Hello everyone,
I'm fairly new to bioinformatics and I am a little stuck. Essentially, I am trying to visualize really large deletions in mutant bacterial genomes (~300,000 base pairs) compared to a reference. I have confirmed the presence of these deletions using the program breseq. After doing so, I have used SPAdes to assemble contigs for each of my mutants, and then uploaded this data to RAST. I then attempted to use the BRIG software, which should align the mutants to the reference genome and show a large blank gap of 300,000 base pairs where the deletion occurred. However, I am getting regions of similarity within the section that should be blank. I was wondering if something sounds wrong with my process, or if anyone has any recommendations for software that could be used to create figures illustrating large genomic deletions instead of BRIG? Thank you in advance for the help.
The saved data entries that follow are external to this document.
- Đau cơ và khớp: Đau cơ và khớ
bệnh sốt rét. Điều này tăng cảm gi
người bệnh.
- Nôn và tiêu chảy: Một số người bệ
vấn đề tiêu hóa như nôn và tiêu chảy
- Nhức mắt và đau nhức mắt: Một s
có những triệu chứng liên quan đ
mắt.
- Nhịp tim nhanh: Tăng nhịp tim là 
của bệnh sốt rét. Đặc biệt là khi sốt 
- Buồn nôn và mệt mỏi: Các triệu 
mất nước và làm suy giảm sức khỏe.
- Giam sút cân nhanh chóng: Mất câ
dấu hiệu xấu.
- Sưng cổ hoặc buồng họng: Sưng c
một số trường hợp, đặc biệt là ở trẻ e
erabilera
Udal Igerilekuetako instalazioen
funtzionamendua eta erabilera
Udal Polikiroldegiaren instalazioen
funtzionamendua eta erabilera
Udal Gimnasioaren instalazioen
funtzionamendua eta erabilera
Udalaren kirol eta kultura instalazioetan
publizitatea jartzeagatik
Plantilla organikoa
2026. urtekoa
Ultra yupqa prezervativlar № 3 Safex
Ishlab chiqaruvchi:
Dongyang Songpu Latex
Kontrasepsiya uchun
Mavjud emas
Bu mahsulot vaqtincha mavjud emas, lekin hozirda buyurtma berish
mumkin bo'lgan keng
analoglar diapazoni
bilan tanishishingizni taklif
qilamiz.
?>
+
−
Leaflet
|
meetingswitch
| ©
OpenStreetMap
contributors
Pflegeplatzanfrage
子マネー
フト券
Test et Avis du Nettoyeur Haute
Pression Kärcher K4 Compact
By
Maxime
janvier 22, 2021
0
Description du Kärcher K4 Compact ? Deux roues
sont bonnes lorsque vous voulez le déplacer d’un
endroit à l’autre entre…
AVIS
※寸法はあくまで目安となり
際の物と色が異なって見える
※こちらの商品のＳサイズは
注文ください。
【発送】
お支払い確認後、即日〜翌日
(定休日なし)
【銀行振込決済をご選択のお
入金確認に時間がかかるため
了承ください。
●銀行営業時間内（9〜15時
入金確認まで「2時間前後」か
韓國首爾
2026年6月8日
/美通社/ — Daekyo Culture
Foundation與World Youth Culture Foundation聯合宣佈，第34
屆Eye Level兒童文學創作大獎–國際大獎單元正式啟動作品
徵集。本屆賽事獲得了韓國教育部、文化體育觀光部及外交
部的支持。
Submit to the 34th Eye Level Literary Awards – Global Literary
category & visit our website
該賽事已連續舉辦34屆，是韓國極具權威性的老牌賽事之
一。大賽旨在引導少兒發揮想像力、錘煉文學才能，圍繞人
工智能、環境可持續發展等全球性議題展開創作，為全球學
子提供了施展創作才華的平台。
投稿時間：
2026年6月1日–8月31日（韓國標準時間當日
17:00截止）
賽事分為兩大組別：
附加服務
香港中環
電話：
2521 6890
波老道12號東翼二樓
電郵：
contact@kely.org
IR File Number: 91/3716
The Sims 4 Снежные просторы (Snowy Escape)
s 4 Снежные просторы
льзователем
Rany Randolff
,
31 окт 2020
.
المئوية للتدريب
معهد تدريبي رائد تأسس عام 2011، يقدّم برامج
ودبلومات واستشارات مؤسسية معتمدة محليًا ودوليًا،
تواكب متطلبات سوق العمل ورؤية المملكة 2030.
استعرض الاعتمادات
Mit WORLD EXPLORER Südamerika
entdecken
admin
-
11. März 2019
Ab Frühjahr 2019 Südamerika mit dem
BRIG doesnt do what you think it does.
BRIG just uses BLAST to generate a list of matching subsequences, and then renders these matches by coordinate relative to the reference sequence at the centre of the circle. If you’re seeing regions of match inside your large deletion, that will most likely be because there is another similar stretch of sequence else where in the mutant genome, that matches against the undeleted span in the reference genome.
You can likely get around this to some degree by increasing the BLAST identity threshold.
This makes a lot more sense now. Thank you for the reply!
http://genomeribbon.com/
This looks like it could be extremely useful. Thank you for the recommendation!
Filter the assembly to remove contigs with very low or very high coverage. What happens if you blast the 300kbp deleted region against the remaining genome? Do you get some hits?